_Goal of the exercise_
Copy out the lines below word for word, leaving out the pictures.

_Given data_
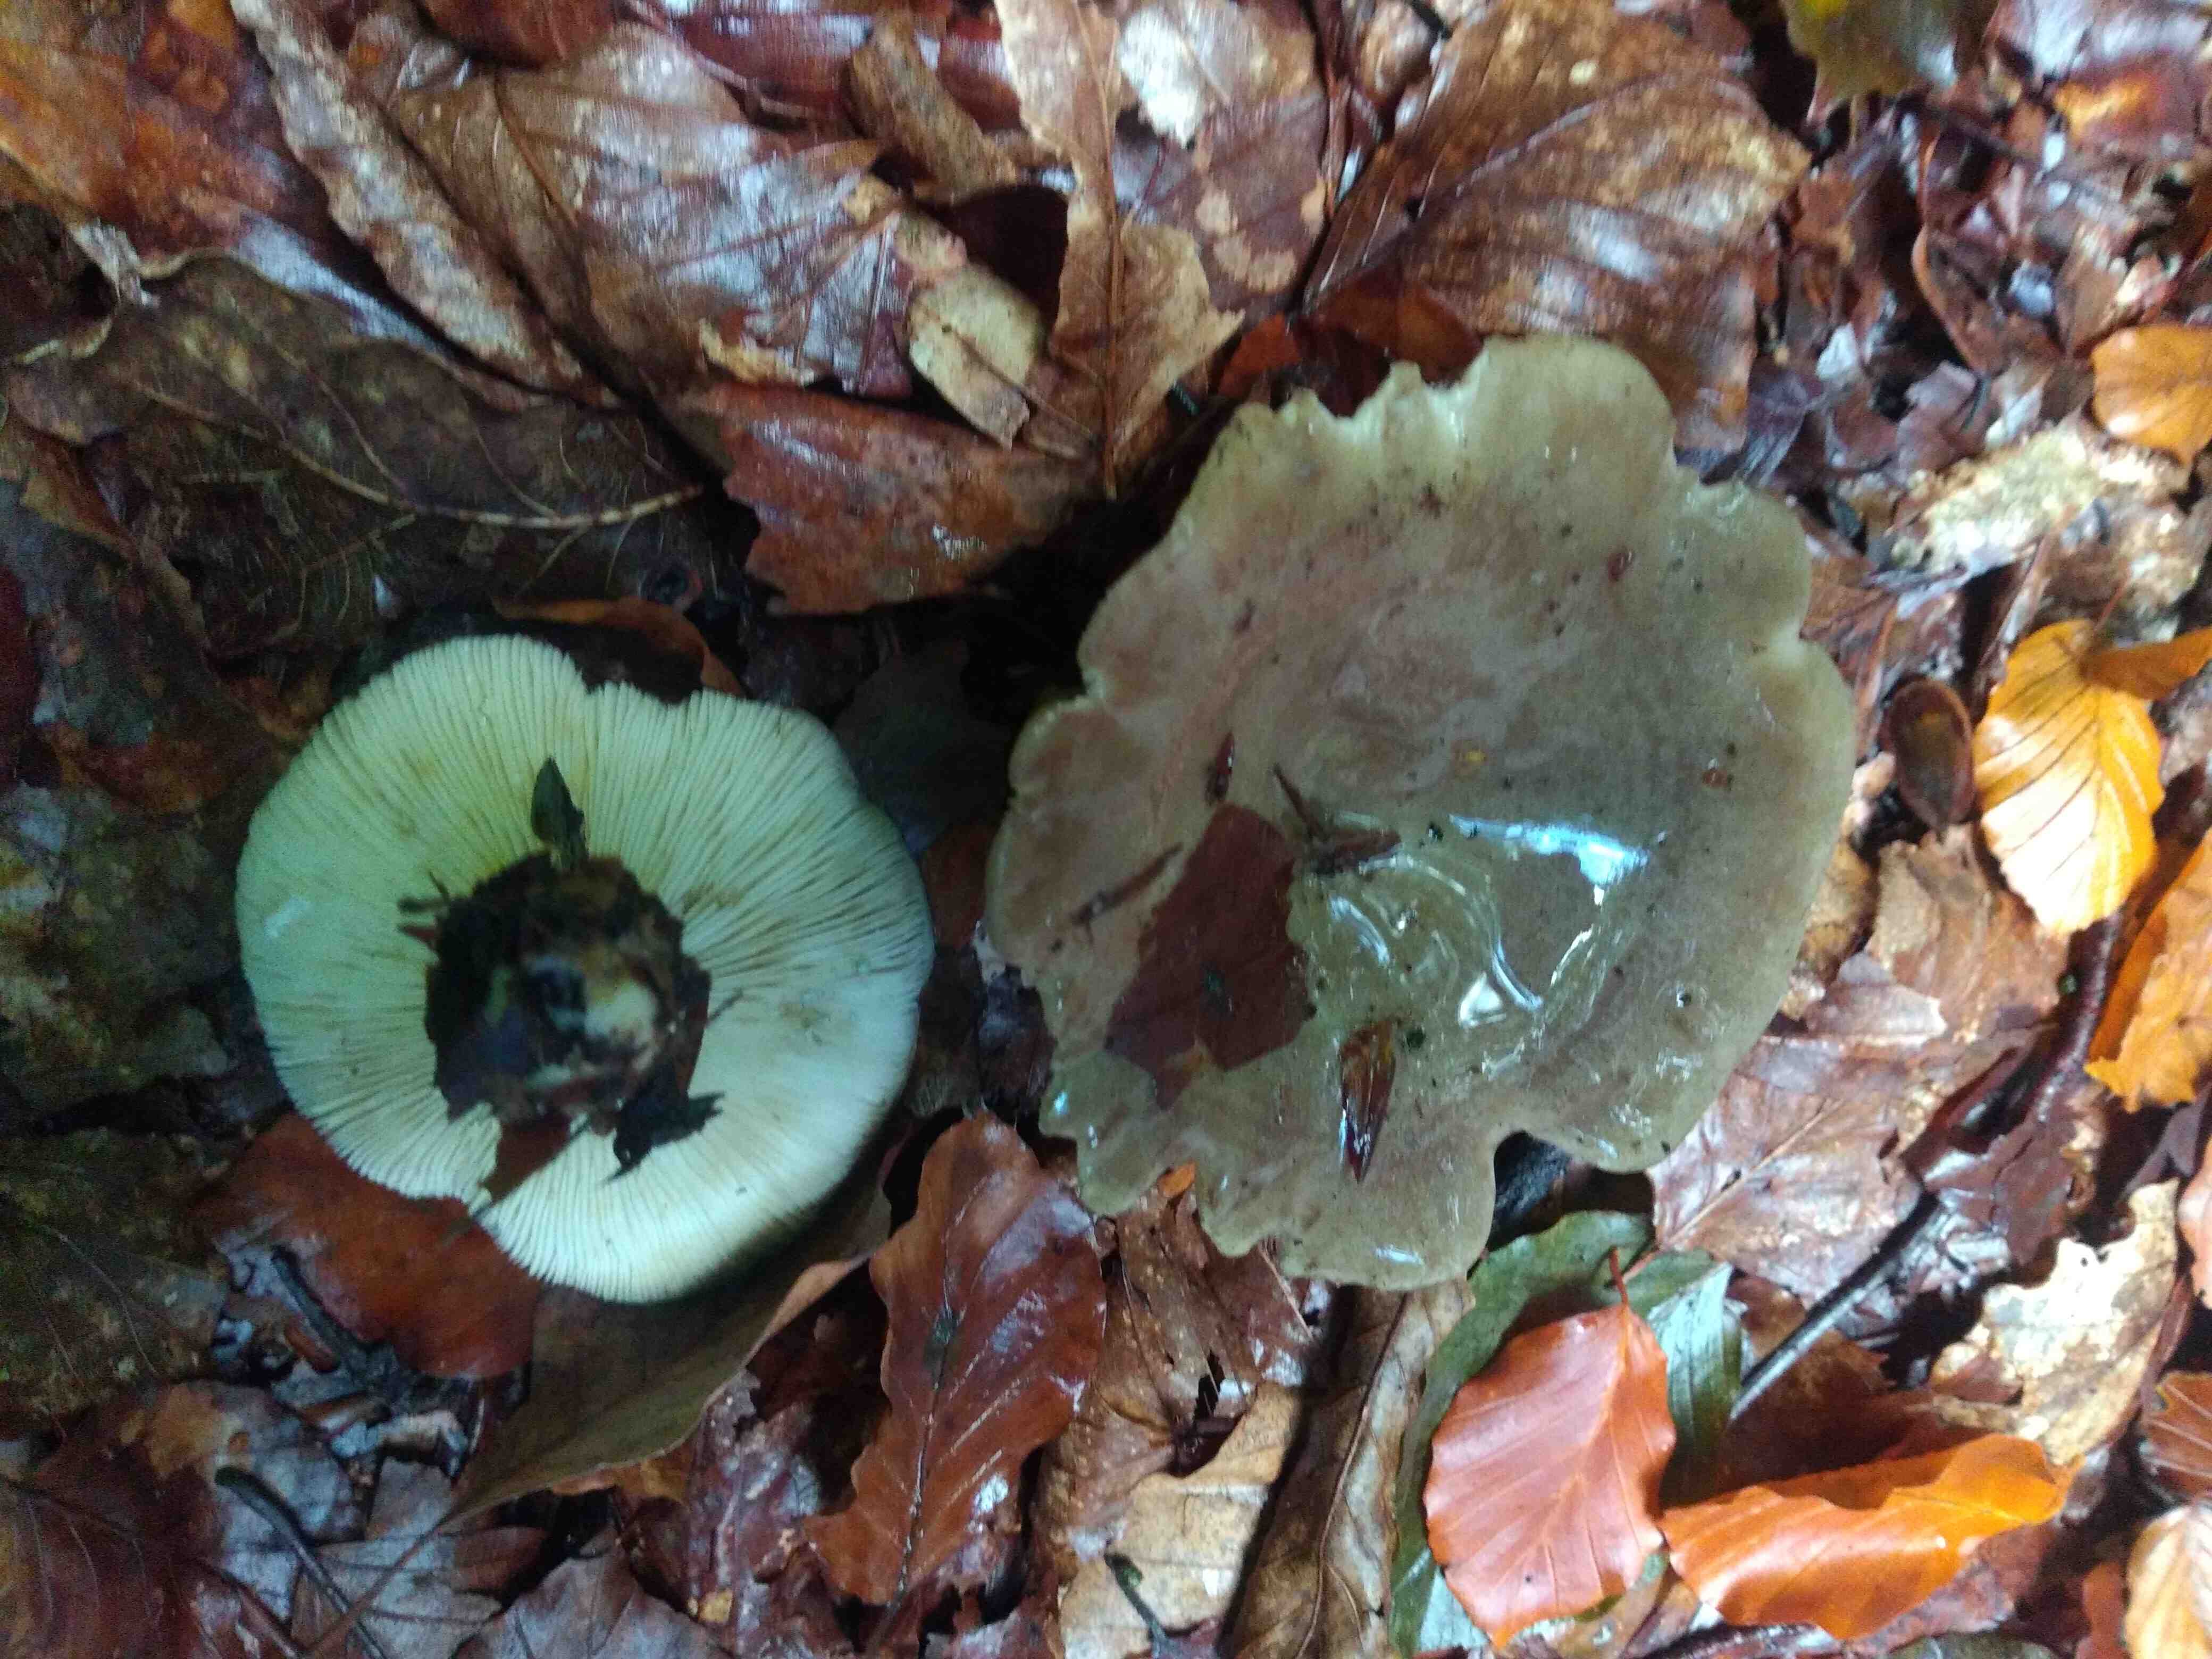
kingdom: Fungi
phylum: Basidiomycota
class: Agaricomycetes
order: Russulales
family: Russulaceae
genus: Lactarius
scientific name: Lactarius
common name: mælkehat
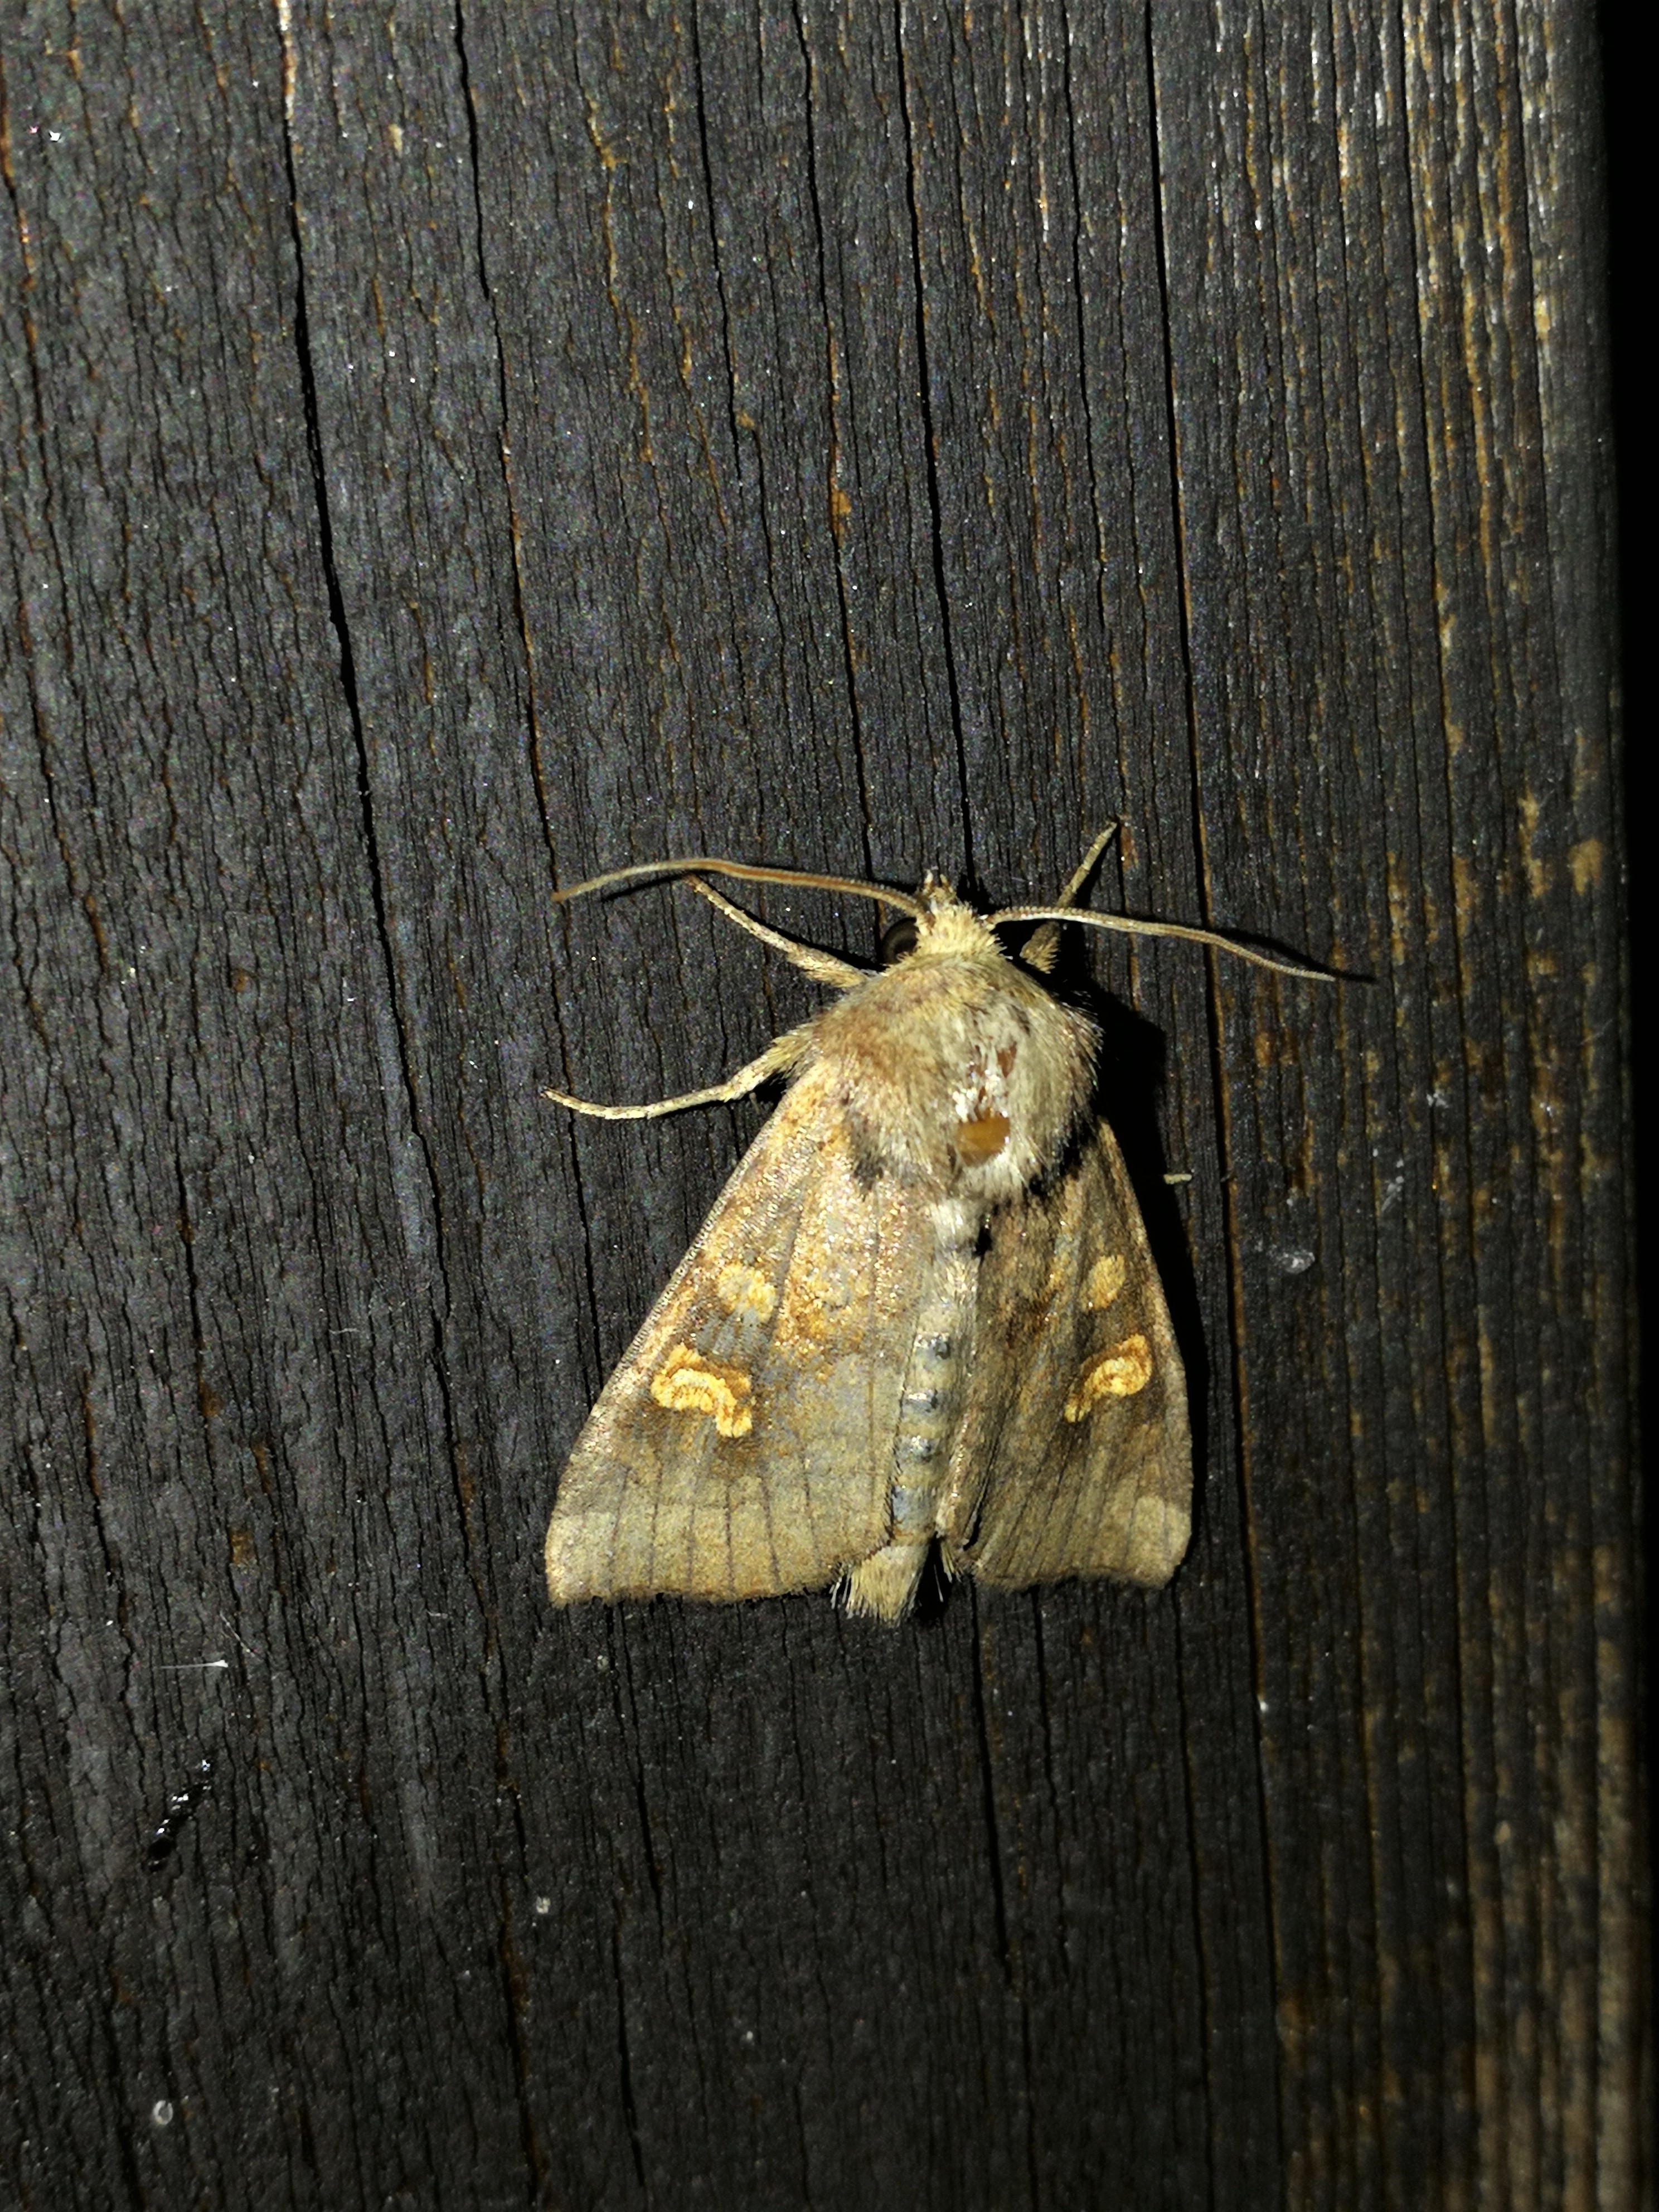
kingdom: Animalia
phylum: Arthropoda
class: Insecta
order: Lepidoptera
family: Noctuidae
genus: Amphipoea
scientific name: Amphipoea fucosa
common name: Saltern ear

_Correct result_
kingdom: Fungi
phylum: Basidiomycota
class: Agaricomycetes
order: Russulales
family: Russulaceae
genus: Lactarius
scientific name: Lactarius
common name: mælkehat
kingdom: Animalia
phylum: Arthropoda
class: Insecta
order: Lepidoptera
family: Noctuidae
genus: Amphipoea
scientific name: Amphipoea fucosa
common name: Saltern ear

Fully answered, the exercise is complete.